It’s testament to Anna that this book is FULL of recipes (nearly three times that normally included in a common cookbook) and each one makes you dwell on the page; beet salad with orange blossom water and curd cheese, buttery aubergines with toasted couscous, red cabbage and juniper sauerkraut, summer pudding… Apple, rye and walnut bundt! Marvellous.
The Last Bite by Anna Higham
Why is it that when our sweet tooth has lured us into the kitchen it never occurs to us to approach whatever it is we’re making in the same way we would something savoury? Rarely do I consider making a mid-week pudding, nor do I reach for the salt, pepper, oil or vinegar to season a bowl of something sweet (well, now I think of little else when sugar is nearby thanks to Anna Higham’s writing). This book details a new approach to making desserts through the year and one that will truly change the way you cook.

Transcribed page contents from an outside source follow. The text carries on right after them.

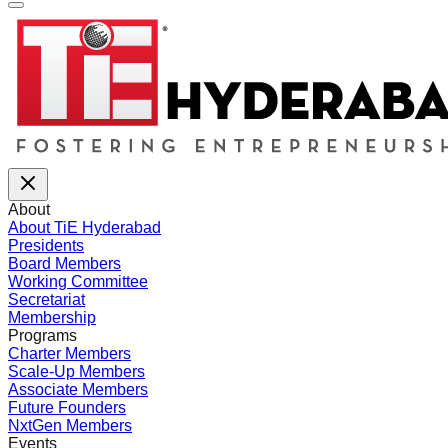
About
About TiE Hyderabad
Presidents
Board Members
Working Committee
Secretariat
Membership
Programs
Charter Members
Scale-Up Members
Associate Members
Future Founders
NxtGen Members
Events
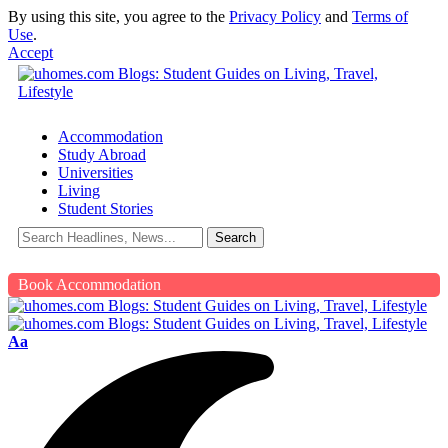
By using this site, you agree to the
Privacy Policy
and
Terms of
Use
.
Accept
Accommodation
Study Abroad
Universities
Living
Student Stories
Book Accommodation
Aa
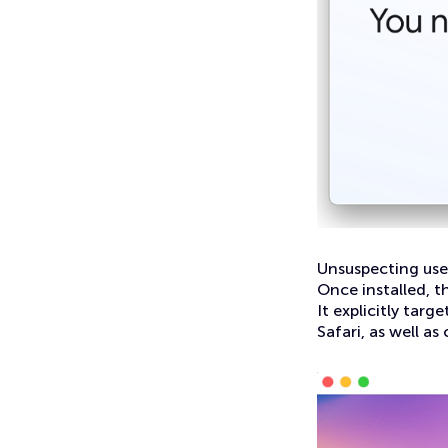
Unsuspecting use
Once installed, t
It explicitly tar
Safari, as well as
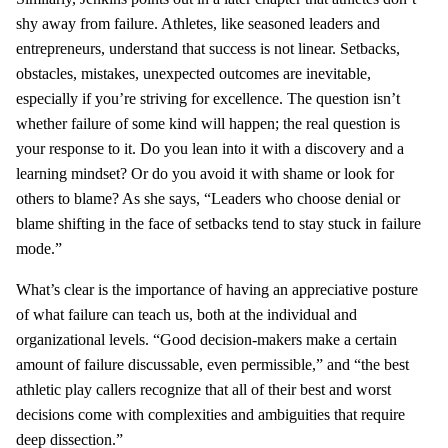
shy away from failure. Athletes, like seasoned leaders and
entrepreneurs, understand that success is not linear. Setbacks,
obstacles, mistakes, unexpected outcomes are inevitable,
especially if you’re striving for excellence. The question isn’t
whether failure of some kind will happen; the real question is
your response to it. Do you lean into it with a discovery and a
learning mindset? Or do you avoid it with shame or look for
others to blame? As she says, “Leaders who choose denial or
blame shifting in the face of setbacks tend to stay stuck in failure
mode.”
What’s clear is the importance of having an appreciative posture
of what failure can teach us, both at the individual and
organizational levels. “Good decision-makers make a certain
amount of failure discussable, even permissible,” and “the best
athletic play callers recognize that all of their best and worst
decisions come with complexities and ambiguities that require
deep dissection.”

The Last Bite, referring to the final moments of a meal, is a deep-dive into seasonal produce (through the lens of pudding!) and exactly how to use it. It’s extremely clever, incredibly detailed and wonderfully approachable all at the same time. It’s a bible for professional chefs and home cooks alike and has taught me more about cooking than any other book I own. It will teach you how to source an ingredient - and to tell the difference between good and extraordinary examples of them - and make them taste infinitely more of themselves. Always a special proposition.
There’s a recipe for rhubarb juice, compote, granita, powder (later used for a sherbet-like sugar) and rhubarb chewies. It’ll expand your perception of what can be done with an ingredient, and guide you through every step therein. It’s worth buying just for the rice pudding recipe. If I encounter an ingredient for the first time (or really crave rice pudding), The Last Bite is what I reach for.
You can listen to a podcast I recorded with Anna on the publication of this book. She talks about how she wrote it alongside cooking full-time and where the recipes came from while we pick magnolia together in Hyde Park. You can also taste many of these recipes IRL, at her bakery, Quince.
Fern Verrow by Jane Scotter and Harry Astley
Of all the books on this short list, this is the one I struggle to find on fellow cook’s shelves - and I have no idea why. Opening it’s pages is like tumbling onto the very pasture of the book’s eponymous 16-acre farm in Herefordshire. In the depths of winter when I long to remember what spring and summer feel like, the photography in Fern Verrow (by Tessa Traeger) is as close as I can get to smelling scrunched herbs and feeling the sun on my back.
The book is split into four seasons and the pages lead you through each one - not just with recipes but with beautifully-written stories and guides that give you a true feeling for this biodynamic farm’s character. Almost 10 years ago, when I first read-through the book, it was one of these guides that helped me plant my very first collection of herbs and flowers; valerian, lemon balm, fennel, sweet cicely and lemon thyme - all grown on the guidance of these authors, for their flavour and fragrance when brewed as a tea or tisane.
Whether you’re hungry for guidance in the kitchen or garden, the pages here are brimming with information. In this past month I have flicked-through thoughts on making compost, notes on varieties of radicchio to grow this year, a recipe for rhubarb cordial and a number of recipes for those first few blooms of elderflower (there’s a cake I have my eye on). In whatever month this book may eventually find you, it’ll give you guidance for the present and much excitement for the future.
i love cooking seasonally and i love your selection! to be honest the last cookbook i didn’t know neither. So thank you for the great recommendation!
I love eating with the seasons. It makes sense so much in terms of both flavour and sustainability.
Fern Verrow sounds like a wonderful book. I will seek it out.